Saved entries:
BEGIN
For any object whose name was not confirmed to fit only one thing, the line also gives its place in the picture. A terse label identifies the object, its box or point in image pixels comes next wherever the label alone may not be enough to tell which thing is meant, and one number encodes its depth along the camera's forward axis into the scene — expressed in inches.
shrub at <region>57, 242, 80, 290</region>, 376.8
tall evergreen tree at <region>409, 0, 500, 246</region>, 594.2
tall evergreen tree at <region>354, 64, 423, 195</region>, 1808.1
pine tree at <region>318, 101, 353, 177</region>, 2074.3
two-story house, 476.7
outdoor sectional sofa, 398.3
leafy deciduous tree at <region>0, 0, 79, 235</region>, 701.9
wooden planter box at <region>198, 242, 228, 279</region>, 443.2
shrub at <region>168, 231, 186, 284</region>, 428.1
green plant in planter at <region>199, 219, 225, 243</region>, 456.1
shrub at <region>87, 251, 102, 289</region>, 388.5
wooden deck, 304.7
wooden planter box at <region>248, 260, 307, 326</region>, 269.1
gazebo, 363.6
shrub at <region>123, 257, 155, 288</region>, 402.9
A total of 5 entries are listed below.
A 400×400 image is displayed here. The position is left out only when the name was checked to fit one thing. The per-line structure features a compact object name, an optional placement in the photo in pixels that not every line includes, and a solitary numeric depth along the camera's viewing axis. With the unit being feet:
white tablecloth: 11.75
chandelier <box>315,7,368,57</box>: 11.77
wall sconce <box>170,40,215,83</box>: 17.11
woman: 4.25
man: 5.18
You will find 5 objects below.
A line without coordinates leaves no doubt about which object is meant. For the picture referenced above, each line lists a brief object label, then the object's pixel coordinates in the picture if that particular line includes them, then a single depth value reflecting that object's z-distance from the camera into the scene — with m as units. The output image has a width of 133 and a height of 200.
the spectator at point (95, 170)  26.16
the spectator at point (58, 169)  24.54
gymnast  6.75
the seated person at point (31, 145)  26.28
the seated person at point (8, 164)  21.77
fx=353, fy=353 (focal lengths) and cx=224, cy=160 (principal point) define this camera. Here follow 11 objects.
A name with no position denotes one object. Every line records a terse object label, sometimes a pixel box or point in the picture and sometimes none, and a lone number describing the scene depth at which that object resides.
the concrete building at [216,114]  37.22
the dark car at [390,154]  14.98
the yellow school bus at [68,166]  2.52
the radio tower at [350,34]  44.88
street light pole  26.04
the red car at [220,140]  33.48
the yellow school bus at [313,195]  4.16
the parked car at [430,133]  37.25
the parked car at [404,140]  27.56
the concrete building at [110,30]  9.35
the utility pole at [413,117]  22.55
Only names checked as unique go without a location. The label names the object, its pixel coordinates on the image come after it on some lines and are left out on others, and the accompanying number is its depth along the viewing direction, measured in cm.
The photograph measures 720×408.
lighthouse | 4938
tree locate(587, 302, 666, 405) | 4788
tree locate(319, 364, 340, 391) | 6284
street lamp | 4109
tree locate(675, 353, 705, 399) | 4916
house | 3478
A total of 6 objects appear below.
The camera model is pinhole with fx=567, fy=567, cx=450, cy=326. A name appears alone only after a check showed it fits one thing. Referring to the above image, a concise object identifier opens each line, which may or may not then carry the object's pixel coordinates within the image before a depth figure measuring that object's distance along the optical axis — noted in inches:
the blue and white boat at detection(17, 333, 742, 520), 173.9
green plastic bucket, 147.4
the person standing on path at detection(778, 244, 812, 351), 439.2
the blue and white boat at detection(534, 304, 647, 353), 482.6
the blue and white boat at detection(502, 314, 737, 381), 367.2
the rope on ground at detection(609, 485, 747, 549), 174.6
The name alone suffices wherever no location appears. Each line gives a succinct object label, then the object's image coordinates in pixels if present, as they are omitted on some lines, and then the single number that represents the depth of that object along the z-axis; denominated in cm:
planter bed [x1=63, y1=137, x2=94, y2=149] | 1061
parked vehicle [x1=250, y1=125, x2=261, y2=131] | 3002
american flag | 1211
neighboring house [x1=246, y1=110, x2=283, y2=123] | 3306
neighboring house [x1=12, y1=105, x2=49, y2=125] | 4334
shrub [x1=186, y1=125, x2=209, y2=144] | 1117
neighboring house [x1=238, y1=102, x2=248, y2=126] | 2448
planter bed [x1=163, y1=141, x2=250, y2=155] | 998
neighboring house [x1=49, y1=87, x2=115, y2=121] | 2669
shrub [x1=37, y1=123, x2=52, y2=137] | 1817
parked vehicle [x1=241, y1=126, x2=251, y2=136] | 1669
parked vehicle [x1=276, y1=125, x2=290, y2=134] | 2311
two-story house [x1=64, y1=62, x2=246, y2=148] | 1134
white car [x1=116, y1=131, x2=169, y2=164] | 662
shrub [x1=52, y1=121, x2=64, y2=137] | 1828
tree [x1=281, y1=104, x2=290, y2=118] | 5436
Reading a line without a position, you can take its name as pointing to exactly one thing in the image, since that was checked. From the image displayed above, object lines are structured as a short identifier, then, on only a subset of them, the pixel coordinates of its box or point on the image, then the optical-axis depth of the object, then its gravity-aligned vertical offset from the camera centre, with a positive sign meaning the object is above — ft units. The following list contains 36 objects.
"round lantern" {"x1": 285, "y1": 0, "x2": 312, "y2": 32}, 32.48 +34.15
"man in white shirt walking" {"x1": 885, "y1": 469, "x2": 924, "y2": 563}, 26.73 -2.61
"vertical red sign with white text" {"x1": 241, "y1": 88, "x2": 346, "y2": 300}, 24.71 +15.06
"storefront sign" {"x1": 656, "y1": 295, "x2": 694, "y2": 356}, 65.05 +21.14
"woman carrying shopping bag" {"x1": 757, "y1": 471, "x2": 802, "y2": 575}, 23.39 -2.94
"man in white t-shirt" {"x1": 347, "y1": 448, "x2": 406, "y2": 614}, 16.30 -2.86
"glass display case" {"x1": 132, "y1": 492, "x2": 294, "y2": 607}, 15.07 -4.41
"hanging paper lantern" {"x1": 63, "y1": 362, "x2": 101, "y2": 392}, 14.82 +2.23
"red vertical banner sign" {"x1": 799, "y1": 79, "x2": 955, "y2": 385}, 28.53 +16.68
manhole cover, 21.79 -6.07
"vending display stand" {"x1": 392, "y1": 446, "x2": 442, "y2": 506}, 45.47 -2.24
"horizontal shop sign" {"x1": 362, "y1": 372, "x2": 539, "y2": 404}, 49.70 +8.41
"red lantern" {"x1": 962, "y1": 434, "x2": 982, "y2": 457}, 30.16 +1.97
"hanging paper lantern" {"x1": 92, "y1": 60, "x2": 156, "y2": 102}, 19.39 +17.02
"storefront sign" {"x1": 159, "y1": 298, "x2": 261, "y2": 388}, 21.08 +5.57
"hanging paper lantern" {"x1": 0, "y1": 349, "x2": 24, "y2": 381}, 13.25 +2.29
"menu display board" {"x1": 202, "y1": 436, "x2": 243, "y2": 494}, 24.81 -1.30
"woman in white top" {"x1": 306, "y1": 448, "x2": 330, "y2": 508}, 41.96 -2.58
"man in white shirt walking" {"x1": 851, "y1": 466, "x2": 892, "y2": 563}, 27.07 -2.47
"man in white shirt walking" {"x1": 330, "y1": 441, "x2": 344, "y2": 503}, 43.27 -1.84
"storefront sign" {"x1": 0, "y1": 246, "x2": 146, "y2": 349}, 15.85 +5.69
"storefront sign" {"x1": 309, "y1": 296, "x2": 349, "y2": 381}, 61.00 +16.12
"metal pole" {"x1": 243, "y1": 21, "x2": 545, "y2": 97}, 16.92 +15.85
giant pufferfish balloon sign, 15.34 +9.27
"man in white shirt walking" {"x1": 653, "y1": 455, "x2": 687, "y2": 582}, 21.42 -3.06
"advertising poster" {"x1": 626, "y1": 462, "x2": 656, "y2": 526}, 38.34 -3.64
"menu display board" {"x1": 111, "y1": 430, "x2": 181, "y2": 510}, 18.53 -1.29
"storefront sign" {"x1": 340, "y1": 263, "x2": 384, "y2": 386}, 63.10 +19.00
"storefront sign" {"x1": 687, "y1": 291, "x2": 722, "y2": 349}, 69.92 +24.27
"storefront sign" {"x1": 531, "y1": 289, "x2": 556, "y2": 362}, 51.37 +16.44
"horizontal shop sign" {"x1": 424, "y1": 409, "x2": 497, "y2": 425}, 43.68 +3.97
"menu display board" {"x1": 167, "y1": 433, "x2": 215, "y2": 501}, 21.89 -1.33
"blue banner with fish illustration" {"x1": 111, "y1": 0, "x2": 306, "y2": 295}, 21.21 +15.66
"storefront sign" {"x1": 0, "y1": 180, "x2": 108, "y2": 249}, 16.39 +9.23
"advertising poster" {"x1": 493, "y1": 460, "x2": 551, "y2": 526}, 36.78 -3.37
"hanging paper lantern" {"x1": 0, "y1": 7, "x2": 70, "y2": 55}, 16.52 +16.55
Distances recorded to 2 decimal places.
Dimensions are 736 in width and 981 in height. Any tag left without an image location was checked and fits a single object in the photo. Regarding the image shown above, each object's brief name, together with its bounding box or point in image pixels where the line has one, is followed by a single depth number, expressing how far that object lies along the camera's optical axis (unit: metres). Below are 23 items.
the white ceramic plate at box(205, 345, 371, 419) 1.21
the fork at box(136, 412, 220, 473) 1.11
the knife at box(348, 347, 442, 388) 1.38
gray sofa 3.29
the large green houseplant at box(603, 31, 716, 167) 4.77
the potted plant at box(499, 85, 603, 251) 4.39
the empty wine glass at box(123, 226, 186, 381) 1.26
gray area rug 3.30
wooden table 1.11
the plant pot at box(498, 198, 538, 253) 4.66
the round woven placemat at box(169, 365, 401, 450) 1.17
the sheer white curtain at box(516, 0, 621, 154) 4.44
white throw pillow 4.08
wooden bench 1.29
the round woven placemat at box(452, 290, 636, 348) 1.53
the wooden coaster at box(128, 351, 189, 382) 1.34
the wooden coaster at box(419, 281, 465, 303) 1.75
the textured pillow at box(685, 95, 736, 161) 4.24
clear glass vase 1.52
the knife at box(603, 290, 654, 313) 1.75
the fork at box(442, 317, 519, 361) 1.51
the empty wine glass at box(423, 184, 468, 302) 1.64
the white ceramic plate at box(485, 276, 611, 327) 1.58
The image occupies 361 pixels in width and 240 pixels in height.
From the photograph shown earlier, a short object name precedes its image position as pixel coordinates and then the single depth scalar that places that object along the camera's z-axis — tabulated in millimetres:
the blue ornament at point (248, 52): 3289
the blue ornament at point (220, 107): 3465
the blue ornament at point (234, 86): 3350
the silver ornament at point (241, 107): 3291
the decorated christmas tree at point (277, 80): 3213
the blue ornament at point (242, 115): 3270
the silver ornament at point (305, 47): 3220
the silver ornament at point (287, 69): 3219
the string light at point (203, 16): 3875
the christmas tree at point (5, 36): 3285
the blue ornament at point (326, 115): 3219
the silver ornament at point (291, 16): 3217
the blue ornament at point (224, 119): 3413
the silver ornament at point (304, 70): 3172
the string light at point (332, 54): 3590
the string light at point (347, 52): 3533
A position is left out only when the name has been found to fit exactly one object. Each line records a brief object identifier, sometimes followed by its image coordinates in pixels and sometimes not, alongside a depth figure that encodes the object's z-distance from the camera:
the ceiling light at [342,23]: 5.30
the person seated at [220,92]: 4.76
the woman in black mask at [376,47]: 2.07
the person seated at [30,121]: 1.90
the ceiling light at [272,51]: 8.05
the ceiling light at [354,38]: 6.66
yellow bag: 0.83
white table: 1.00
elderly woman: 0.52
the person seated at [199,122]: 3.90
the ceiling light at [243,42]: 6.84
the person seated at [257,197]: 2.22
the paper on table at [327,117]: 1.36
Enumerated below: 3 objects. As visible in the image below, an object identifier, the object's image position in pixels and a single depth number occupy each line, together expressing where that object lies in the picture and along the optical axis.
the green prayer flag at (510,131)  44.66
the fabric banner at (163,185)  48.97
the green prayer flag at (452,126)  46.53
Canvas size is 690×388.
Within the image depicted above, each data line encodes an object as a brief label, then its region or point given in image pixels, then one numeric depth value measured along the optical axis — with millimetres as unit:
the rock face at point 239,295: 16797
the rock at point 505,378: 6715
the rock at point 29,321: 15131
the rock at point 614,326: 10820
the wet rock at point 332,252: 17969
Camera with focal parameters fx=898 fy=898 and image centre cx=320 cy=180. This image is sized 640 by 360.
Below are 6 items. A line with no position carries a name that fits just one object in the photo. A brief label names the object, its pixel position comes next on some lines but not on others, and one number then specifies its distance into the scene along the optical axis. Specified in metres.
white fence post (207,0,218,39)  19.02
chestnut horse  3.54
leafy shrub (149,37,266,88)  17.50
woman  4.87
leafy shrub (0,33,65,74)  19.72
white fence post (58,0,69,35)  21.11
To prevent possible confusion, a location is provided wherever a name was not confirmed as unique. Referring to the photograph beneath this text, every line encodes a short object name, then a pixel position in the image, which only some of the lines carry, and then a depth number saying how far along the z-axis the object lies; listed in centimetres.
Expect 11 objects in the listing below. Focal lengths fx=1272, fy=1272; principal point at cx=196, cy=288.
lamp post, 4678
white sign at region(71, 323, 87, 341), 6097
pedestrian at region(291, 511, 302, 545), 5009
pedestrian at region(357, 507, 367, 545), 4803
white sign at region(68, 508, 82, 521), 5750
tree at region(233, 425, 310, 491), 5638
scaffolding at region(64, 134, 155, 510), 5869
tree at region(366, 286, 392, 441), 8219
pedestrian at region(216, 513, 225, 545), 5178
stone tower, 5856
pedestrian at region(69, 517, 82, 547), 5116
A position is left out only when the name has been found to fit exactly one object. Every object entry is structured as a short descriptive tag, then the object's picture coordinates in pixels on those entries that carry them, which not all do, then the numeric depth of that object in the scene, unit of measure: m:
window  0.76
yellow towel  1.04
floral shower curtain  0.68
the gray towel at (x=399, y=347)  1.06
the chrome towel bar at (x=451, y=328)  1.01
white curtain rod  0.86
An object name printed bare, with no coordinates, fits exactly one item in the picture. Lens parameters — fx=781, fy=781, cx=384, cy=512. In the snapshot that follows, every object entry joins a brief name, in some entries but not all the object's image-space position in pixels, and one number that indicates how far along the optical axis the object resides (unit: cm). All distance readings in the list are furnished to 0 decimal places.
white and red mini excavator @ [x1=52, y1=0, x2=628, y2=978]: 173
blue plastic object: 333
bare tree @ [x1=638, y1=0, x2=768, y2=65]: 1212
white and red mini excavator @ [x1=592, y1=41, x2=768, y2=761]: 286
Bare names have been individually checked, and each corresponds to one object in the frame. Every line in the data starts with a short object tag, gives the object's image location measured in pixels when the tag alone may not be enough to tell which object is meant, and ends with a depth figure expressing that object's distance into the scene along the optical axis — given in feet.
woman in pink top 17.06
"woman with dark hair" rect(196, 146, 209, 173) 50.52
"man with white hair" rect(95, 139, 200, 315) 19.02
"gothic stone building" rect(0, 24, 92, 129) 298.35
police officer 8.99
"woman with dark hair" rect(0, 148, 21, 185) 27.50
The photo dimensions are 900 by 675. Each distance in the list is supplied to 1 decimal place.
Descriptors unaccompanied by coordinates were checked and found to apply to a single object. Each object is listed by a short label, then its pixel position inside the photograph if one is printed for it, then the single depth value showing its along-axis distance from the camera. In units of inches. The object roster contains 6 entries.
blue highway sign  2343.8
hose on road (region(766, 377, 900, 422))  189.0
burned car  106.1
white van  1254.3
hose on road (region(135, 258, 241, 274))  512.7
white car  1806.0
END
**Assignment**
Return, from the data, each line that has the word "given" in it.

**Reply to the exercise**
Within the image depicted above, each data line encodes an object as a brief label, then its region or point given in image pixels, then one numeric depth value measured along the optical axis — with millimetres as unit:
Bare names have been individually checked, and each corresponds to one object in the frame. Every line in the data starts with a short object tag, gives the object's image location measured in pixels when the tag alone may not be enough to tell which object is meant, and ends with a depth figure expressing that object's distance into the scene along the optical axis — given in feet.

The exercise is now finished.